Evaluate the accuracy of DNA replication
DNA replication is really accurate - it has to be, to. Make sure genetic information is conserved (stays the same) each time the DNA in a cell is replicated. Every so often though, a random, spontaneous mutation occurs. A mutation is any change to the DNA base sequence. Mutations don’t always have an effect, but they can alter the sequence of amino acids in a protein. This can cause an abnormal protein to be produced. The abnormal protein might function better than the normal protein - or it might not work at all.
What is a gene?
DNA contains genes. A gene is a sequence of DNA nucleotides that codes for a polypeptide. The sequence of amino acids in a polypeptide forms the primary structure of a protein. Different proteins have a different number and order of amino acids. It’s the order of nucleotide bases in a gene that determines the order of amino acids in a particular protein. Each amino acid is coded for by a sequence of three bases (called a triplet) in a gene. Different sequences of bases code for different amino acids. This is the genetic code. So the sequence of bases in a section of DNA is a template that’s used to make proteins during protein synthesis.

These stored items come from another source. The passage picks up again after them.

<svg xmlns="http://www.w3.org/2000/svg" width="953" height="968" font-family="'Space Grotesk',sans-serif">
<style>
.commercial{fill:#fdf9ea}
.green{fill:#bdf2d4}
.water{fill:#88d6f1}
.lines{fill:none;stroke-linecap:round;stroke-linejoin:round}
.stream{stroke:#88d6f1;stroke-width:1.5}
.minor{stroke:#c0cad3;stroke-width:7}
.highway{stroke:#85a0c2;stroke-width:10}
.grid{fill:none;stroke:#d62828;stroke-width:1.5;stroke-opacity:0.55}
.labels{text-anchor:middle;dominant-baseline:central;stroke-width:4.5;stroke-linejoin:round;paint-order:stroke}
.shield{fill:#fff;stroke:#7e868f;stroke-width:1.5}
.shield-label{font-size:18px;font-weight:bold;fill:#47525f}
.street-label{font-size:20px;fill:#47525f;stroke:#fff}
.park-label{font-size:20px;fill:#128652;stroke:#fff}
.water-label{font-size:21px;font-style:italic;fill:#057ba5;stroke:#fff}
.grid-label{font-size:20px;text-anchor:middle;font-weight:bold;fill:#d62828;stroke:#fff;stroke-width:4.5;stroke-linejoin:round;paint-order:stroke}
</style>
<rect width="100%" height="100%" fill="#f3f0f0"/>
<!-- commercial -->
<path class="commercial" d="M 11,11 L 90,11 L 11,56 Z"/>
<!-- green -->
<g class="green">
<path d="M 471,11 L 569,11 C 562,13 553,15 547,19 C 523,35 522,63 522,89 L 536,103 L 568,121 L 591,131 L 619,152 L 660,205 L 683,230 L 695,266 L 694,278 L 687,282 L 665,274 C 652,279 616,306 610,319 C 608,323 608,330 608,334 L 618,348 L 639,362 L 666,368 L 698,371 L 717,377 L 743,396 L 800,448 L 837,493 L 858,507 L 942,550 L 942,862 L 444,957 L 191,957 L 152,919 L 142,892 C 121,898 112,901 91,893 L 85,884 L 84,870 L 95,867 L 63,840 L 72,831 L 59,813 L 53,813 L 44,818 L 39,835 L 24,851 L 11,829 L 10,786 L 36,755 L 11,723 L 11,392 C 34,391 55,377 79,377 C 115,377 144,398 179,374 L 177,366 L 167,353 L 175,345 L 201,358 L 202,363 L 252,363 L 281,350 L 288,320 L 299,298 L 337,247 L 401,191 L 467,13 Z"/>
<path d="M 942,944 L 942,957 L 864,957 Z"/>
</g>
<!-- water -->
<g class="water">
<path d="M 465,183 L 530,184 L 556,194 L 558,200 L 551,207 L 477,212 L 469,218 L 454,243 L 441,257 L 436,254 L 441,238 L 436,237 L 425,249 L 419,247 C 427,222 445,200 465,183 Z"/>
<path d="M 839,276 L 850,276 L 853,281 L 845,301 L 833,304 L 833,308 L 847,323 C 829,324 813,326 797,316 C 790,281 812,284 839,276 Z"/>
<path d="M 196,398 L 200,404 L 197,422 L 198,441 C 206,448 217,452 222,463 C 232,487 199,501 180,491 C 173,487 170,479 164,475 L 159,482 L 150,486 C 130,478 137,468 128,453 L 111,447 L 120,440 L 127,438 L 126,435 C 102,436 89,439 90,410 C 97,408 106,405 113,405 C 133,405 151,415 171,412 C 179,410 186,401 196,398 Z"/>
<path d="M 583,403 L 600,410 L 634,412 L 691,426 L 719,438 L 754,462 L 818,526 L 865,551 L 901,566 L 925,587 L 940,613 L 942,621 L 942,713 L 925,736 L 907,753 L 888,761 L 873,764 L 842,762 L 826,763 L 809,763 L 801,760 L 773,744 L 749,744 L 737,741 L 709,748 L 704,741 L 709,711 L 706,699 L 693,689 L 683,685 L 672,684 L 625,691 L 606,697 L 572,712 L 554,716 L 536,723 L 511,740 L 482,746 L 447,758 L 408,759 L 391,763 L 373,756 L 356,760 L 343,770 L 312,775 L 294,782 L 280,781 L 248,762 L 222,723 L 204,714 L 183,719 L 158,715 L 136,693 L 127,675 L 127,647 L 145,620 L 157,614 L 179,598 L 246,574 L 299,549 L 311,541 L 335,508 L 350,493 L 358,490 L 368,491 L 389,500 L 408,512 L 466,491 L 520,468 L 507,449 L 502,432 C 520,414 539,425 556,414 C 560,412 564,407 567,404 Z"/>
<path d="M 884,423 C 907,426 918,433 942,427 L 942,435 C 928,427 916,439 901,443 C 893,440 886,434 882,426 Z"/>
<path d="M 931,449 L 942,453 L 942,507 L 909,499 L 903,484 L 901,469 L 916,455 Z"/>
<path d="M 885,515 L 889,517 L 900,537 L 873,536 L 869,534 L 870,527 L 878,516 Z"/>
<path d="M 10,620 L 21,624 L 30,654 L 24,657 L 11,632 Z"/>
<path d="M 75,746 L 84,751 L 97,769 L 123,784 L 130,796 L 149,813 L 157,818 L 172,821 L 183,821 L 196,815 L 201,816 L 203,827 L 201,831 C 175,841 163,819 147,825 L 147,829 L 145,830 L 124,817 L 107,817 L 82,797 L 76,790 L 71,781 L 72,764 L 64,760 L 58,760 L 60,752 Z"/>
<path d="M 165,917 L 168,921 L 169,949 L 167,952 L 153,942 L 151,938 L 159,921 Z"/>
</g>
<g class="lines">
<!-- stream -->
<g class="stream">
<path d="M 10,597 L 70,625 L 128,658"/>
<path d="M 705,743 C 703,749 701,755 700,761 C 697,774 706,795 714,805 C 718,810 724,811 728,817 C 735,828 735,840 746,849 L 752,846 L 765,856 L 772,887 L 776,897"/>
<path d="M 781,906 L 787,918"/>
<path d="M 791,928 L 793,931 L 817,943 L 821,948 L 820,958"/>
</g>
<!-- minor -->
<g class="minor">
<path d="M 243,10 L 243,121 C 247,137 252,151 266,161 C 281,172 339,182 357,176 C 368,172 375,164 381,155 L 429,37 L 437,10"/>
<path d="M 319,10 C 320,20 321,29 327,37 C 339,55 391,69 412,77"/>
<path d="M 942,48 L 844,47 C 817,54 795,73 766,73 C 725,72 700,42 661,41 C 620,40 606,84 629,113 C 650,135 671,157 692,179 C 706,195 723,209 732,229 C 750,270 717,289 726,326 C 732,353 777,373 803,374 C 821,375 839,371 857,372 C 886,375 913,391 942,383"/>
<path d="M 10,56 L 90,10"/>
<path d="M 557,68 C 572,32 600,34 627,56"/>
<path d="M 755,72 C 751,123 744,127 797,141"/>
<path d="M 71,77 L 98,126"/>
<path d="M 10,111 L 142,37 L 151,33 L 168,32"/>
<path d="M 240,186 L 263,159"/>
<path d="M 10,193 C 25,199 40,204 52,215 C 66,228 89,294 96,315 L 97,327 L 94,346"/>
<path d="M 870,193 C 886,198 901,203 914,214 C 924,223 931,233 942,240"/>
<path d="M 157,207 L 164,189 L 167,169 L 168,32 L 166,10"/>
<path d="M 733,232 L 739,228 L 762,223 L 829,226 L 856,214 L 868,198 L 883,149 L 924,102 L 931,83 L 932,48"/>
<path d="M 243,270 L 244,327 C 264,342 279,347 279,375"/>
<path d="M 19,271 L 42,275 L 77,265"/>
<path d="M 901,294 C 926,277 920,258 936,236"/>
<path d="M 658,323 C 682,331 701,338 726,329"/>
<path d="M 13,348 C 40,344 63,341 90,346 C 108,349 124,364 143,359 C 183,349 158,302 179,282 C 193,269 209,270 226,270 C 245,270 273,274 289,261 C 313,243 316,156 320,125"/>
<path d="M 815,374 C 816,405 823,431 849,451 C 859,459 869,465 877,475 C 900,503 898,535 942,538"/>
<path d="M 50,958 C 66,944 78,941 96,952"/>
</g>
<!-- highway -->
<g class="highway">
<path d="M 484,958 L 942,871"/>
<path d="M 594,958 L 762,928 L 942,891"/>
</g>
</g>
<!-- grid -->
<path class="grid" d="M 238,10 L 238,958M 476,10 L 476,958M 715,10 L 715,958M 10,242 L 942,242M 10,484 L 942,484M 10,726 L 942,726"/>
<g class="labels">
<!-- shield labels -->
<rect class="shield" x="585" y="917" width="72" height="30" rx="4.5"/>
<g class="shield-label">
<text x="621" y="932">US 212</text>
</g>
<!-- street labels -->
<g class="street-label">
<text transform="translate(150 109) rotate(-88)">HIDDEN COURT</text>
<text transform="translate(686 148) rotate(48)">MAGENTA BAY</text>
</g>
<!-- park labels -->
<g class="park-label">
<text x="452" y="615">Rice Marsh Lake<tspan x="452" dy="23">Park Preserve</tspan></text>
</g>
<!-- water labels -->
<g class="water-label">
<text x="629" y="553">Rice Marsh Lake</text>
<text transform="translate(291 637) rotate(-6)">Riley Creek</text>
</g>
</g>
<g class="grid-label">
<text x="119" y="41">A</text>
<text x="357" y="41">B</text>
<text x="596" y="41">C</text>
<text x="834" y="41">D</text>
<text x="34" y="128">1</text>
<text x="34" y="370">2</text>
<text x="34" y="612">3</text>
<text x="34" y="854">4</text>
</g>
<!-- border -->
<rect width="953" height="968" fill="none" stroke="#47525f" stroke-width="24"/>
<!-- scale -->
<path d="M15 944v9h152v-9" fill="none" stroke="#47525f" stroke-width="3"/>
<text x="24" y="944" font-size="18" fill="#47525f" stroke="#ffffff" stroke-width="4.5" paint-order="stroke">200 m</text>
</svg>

Describe DNA, RNA and protein synthesis.
DNA molecules are found in the nucleus of the cell, but the organelles that make proteins (ribosomes) are found in the cytoplasm. DNA is too large to move out of the nucleus, so a section is copied into mRNA. This process is called transcription. The mRNA leaves the nucleus and joins with a ribosome in the cytoplasm, where it can be used to synthesise a protein. This process is called translation.
RNA is a single polynucleotide strand and it contains uracil (U) as a base instead of thymine. Uracil always pairs with adenine during protein synthesis. RNA isn’t all the same though.